Basic Sugar Cookie Recipe via marthastewart.com
- 2 cups all-purpose flour, plus more for rolling
- 1/2 teaspoon baking powder
- 1/4 teaspoon salt
- 1/2 cup (1 stick) unsalted butter, room temperature
- 1 cup granulated sugar
- 1 large egg
- 1 teaspoon vanilla extract
- Assorted candies, sprinkles, or colored sugars, for decorating (optional)
- In large bowl, whisk flour, baking powder, and salt. With an electric mixer, cream butter and sugar until light and fluffy. Beat in egg and vanilla. With mixer on low, gradually add flour mixture; beat until combined. Divide dough in half; flatten into disks. Wrap each in plastic; freeze until firm, at least 20 minutes, or place in a resealable plastic bag, and freeze up to 3 months (thaw in refrigerator overnight).
- Preheat oven to 325 degrees.
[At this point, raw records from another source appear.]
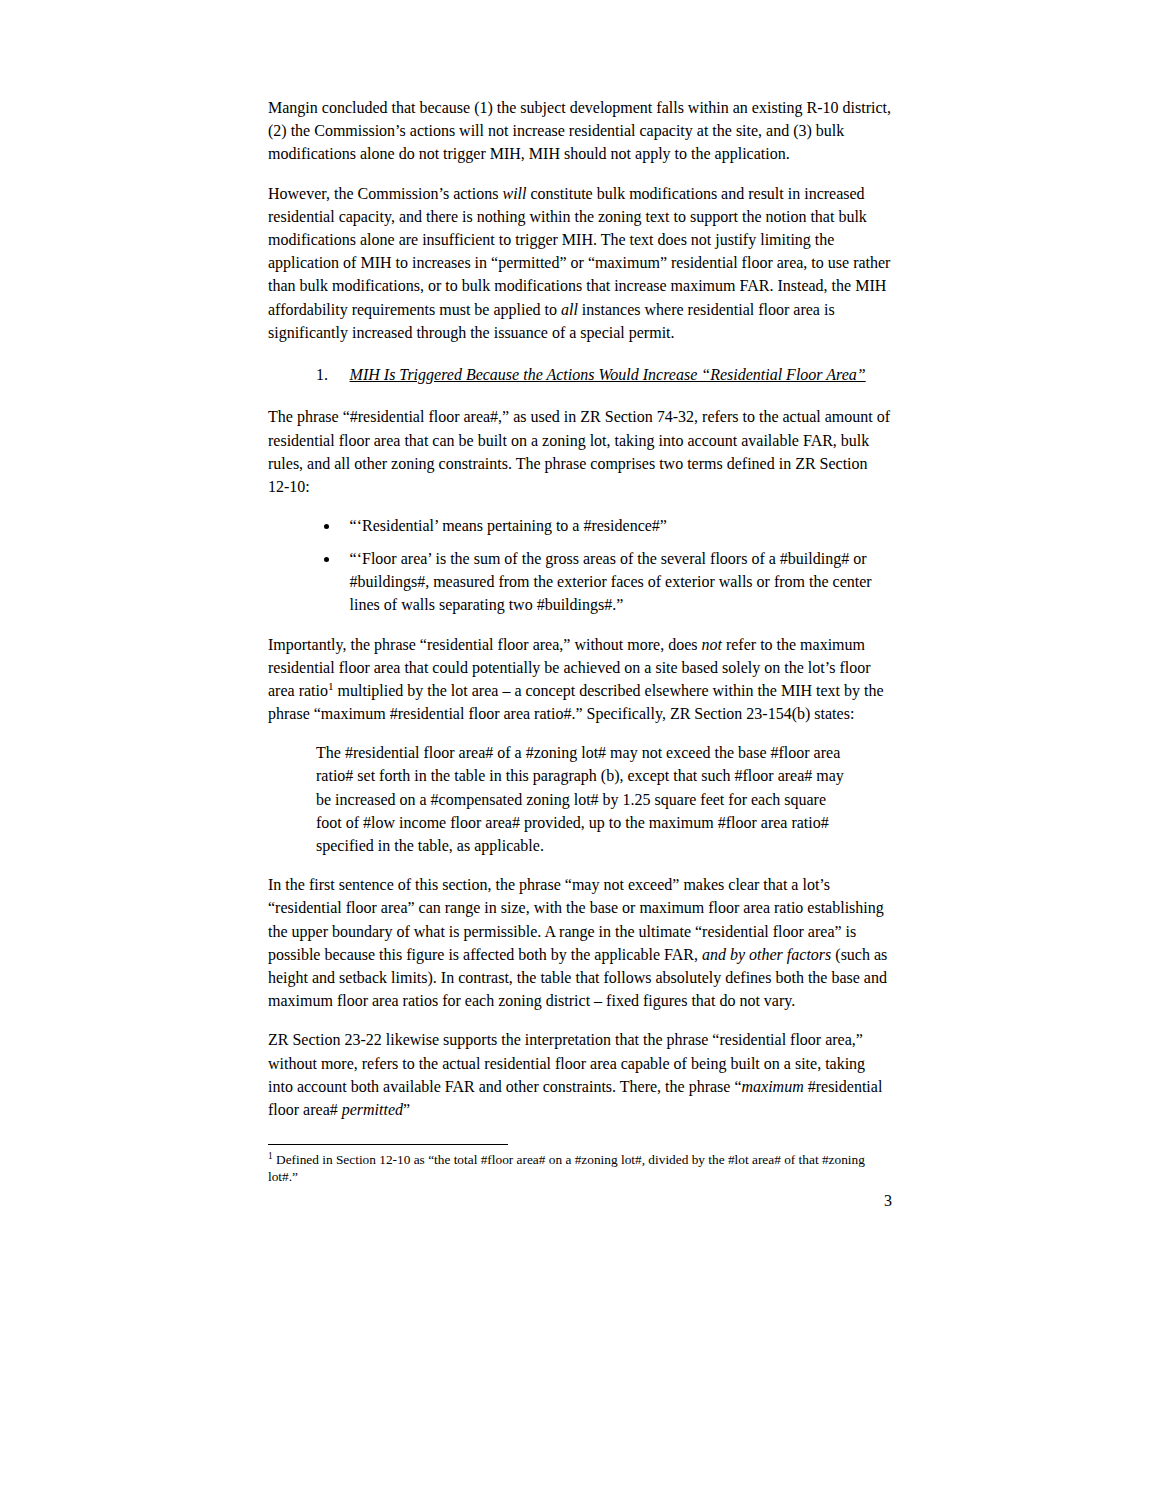Mangin concluded that because (1) the subject development falls within an existing R-10 district, (2) the Commission’s actions will not increase residential capacity at the site, and (3) bulk modifications alone do not trigger MIH, MIH should not apply to the application.
However, the Commission’s actions will constitute bulk modifications and result in increased residential capacity, and there is nothing within the zoning text to support the notion that bulk modifications alone are insufficient to trigger MIH. The text does not justify limiting the application of MIH to increases in “permitted” or “maximum” residential floor area, to use rather than bulk modifications, or to bulk modifications that increase maximum FAR. Instead, the MIH affordability requirements must be applied to all instances where residential floor area is significantly increased through the issuance of a special permit.
1. MIH Is Triggered Because the Actions Would Increase “Residential Floor Area”
The phrase “#residential floor area#,” as used in ZR Section 74-32, refers to the actual amount of residential floor area that can be built on a zoning lot, taking into account available FAR, bulk rules, and all other zoning constraints. The phrase comprises two terms defined in ZR Section 12-10:
“‘Residential’ means pertaining to a #residence#”
“‘Floor area’ is the sum of the gross areas of the several floors of a #building# or #buildings#, measured from the exterior faces of exterior walls or from the center lines of walls separating two #buildings#.”
Importantly, the phrase “residential floor area,” without more, does not refer to the maximum residential floor area that could potentially be achieved on a site based solely on the lot’s floor area ratio1 multiplied by the lot area – a concept described elsewhere within the MIH text by the phrase “maximum #residential floor area ratio#.” Specifically, ZR Section 23-154(b) states:
The #residential floor area# of a #zoning lot# may not exceed the base #floor area ratio# set forth in the table in this paragraph (b), except that such #floor area# may be increased on a #compensated zoning lot# by 1.25 square feet for each square foot of #low income floor area# provided, up to the maximum #floor area ratio# specified in the table, as applicable.
In the first sentence of this section, the phrase “may not exceed” makes clear that a lot’s “residential floor area” can range in size, with the base or maximum floor area ratio establishing the upper boundary of what is permissible. A range in the ultimate “residential floor area” is possible because this figure is affected both by the applicable FAR, and by other factors (such as height and setback limits). In contrast, the table that follows absolutely defines both the base and maximum floor area ratios for each zoning district – fixed figures that do not vary.
ZR Section 23-22 likewise supports the interpretation that the phrase “residential floor area,” without more, refers to the actual residential floor area capable of being built on a site, taking into account both available FAR and other constraints. There, the phrase “maximum #residential floor area# permitted”
1 Defined in Section 12-10 as “the total #floor area# on a #zoning lot#, divided by the #lot area# of that #zoning lot#.”
3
Line baking sheets with parchment. Remove one dough disk; let stand 5 to 10 minutes. Roll out 1/8 inch thick between two sheets of floured parchment, dusting dough with flour as needed. Cut shapes with cookie cutters. Using a spatula, transfer to prepared baking sheets. (If dough gets soft, chill 10 minutes.) Reroll scraps; cut shapes. Repeat with remaining dough.
- Bake, rotating halfway through, until edges are golden, 10 to 18 minutes (depending on size). Cool completely on wire racks. To ice cookies, spread with the back of a spoon. Let the icing harden, about 20 minutes. Decorate as desired.
Orange Spiced Apple Cider Recipe via foodnetwork.com
4 cups apple cider
1 medium orange, cut into 1/2-inch-thick slices
2 cinnamon sticks
2 teaspoons whole cloves
1 teaspoon whole black peppercorns
Combine the cider, orange slices, cinnamon sticks, cloves and peppercorns in a large saucepan. Bring to a simmer over medium heat. Reduce the heat to low and cook until the cider is fragrant, about 20 minutes. Serve warm.